A fome dos Yanomamis, a necropolítica, as imagens

Rio de Janeiro, 01 de fevereiro de 2023

Carlos Eduardo Pinto de Pinto *


Em janeiro de 2023, diversos noticiários e posts nos colocaram em contato com uma situação desumana vivida pelos habitantes da Terra Indígena Yanomami na fronteira entre o estado de Roraima e o Amazonas. Textos e imagens denunciavam a situação de comunidades indígenas abaladas por doenças graves e subnutrição. Os corpos esquálidos de idosos e crianças logo passaram a surgir com insistência nas telas de celulares, computadores e TVs.

Sob o impacto dessas primeiras notícias, me imaginei diante de uma tragédia. Contudo, quanto mais lia e refletia, menos o conceito de “tragédia” parecia adequado. Afinal, em sociedades complexas como o Brasil do século XXI, a fome não pode ser considerada uma fatalidade. Neste caso específico, ela resulta diretamente da necropolítica – ou política da morte – que atingiu um ponto alto no governo de Jair Bolsonaro (2019-2022).


Meu propósito neste texto é pensar as ações que, encadeadas, colaboram para o propósito de dizimar um povo. Além disso, desejo refletir brevemente sobre o impacto da reprodução de imagens sobre os Yanomamis, para quem parte da alma é capturada em fotografias e filmes.

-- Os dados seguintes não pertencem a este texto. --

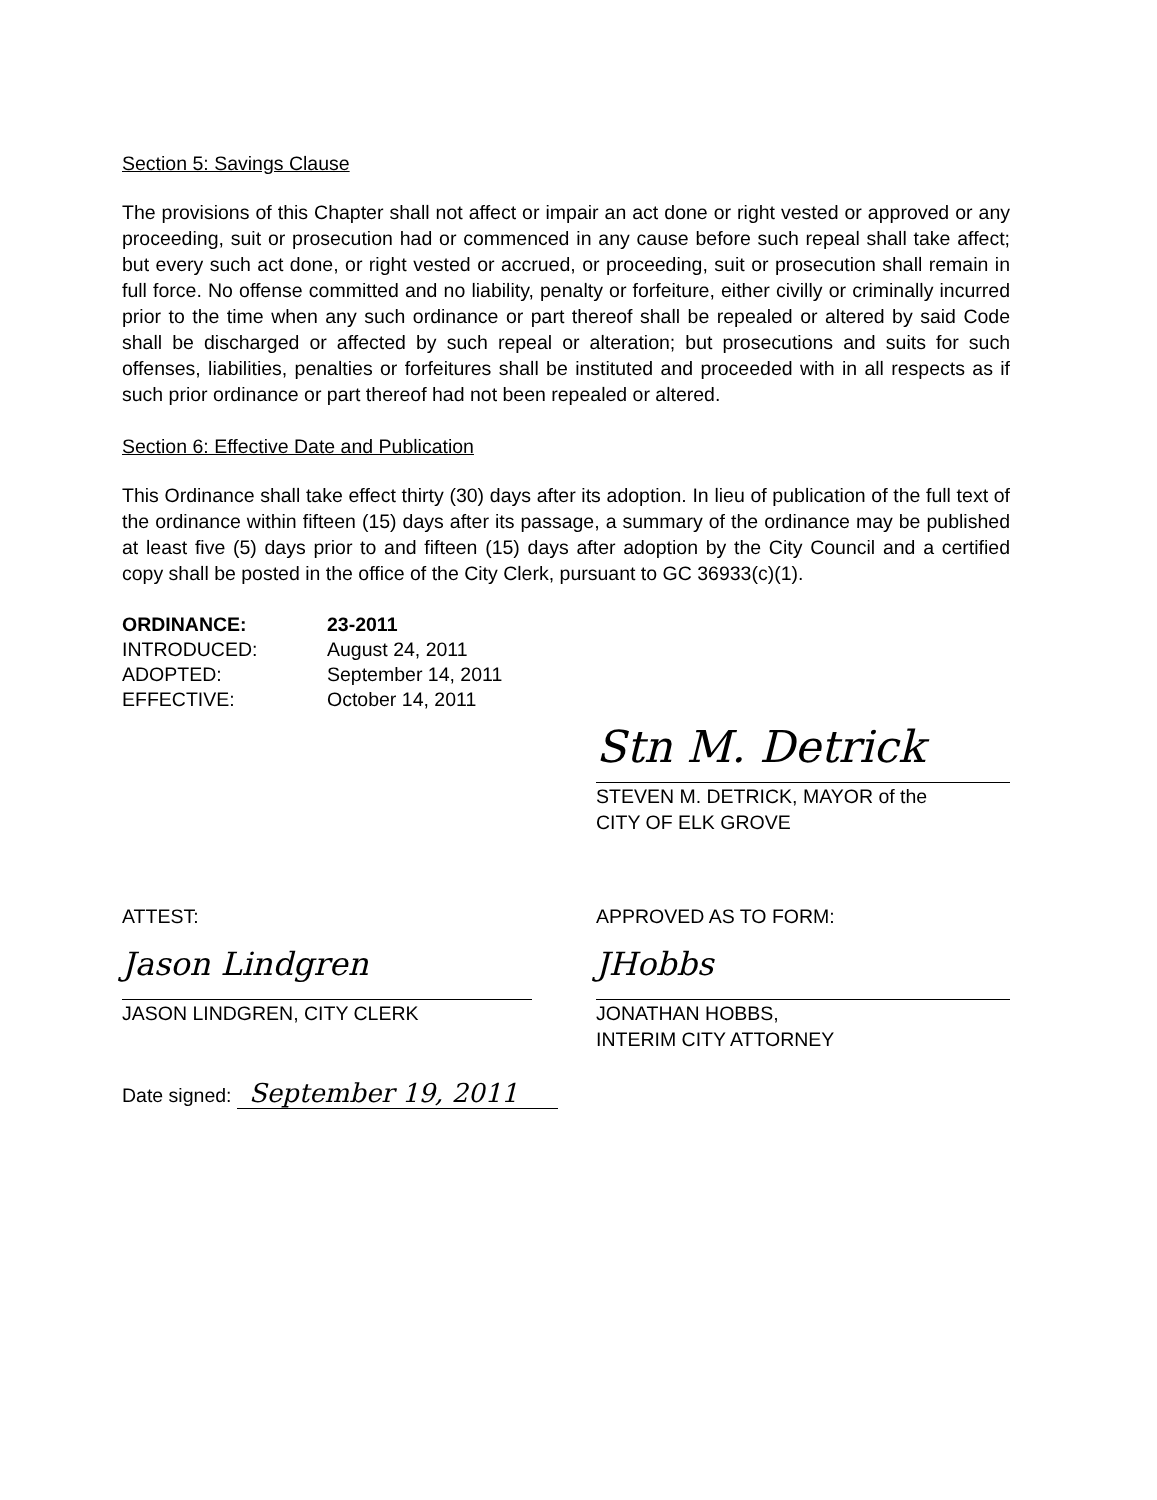Section 5: Savings Clause
The provisions of this Chapter shall not affect or impair an act done or right vested or approved or any proceeding, suit or prosecution had or commenced in any cause before such repeal shall take affect; but every such act done, or right vested or accrued, or proceeding, suit or prosecution shall remain in full force. No offense committed and no liability, penalty or forfeiture, either civilly or criminally incurred prior to the time when any such ordinance or part thereof shall be repealed or altered by said Code shall be discharged or affected by such repeal or alteration; but prosecutions and suits for such offenses, liabilities, penalties or forfeitures shall be instituted and proceeded with in all respects as if such prior ordinance or part thereof had not been repealed or altered.
Section 6: Effective Date and Publication
This Ordinance shall take effect thirty (30) days after its adoption. In lieu of publication of the full text of the ordinance within fifteen (15) days after its passage, a summary of the ordinance may be published at least five (5) days prior to and fifteen (15) days after adoption by the City Council and a certified copy shall be posted in the office of the City Clerk, pursuant to GC 36933(c)(1).
| ORDINANCE: | 23-2011 |
| INTRODUCED: | August 24, 2011 |
| ADOPTED: | September 14, 2011 |
| EFFECTIVE: | October 14, 2011 |
Stn M. Detrick
STEVEN M. DETRICK, MAYOR of the
CITY OF ELK GROVE
ATTEST:
Jason Lindgren
JASON LINDGREN, CITY CLERK
APPROVED AS TO FORM:
JHobbs
JONATHAN HOBBS,
INTERIM CITY ATTORNEY
Date signed: September 19, 2011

Antes de chegar aos fatos, vale pensar um pouco sobre a noção de necropolítica criada pelo filósofo, teórico político e historiador Achilles Mbembe (2016). O autor propõe um aperfeiçoamento das noções de biopolítica e biopoder defendidas por Michel Foucault, para quem as diversas instâncias governamentais do mundo contemporâneo agiriam em prol da proteção da vida de parte da população, decidindo, por conseguinte, quem poderia morrer. Mbembe, por sua vez, defende que, mais do que decidir quem pode, o que se decide é quem deve morrer. Mais que uma consequência, a morte seria o principal objetivo.


Um retrospecto do governo Bolsonaro deixa evidente a mobilização sistemática da necropolítica num contexto mundial crítico, marcado pela pandemia de Covid-19. No lugar do comprometimento com a saúde e bem-estar da população, houve descaso (e, muitas vezes, sarcasmo) diante dos altos índices de óbitos, sabotagem em relação à compra de vacinas, bem como ausência de suporte às instituições e profissionais de Saúde.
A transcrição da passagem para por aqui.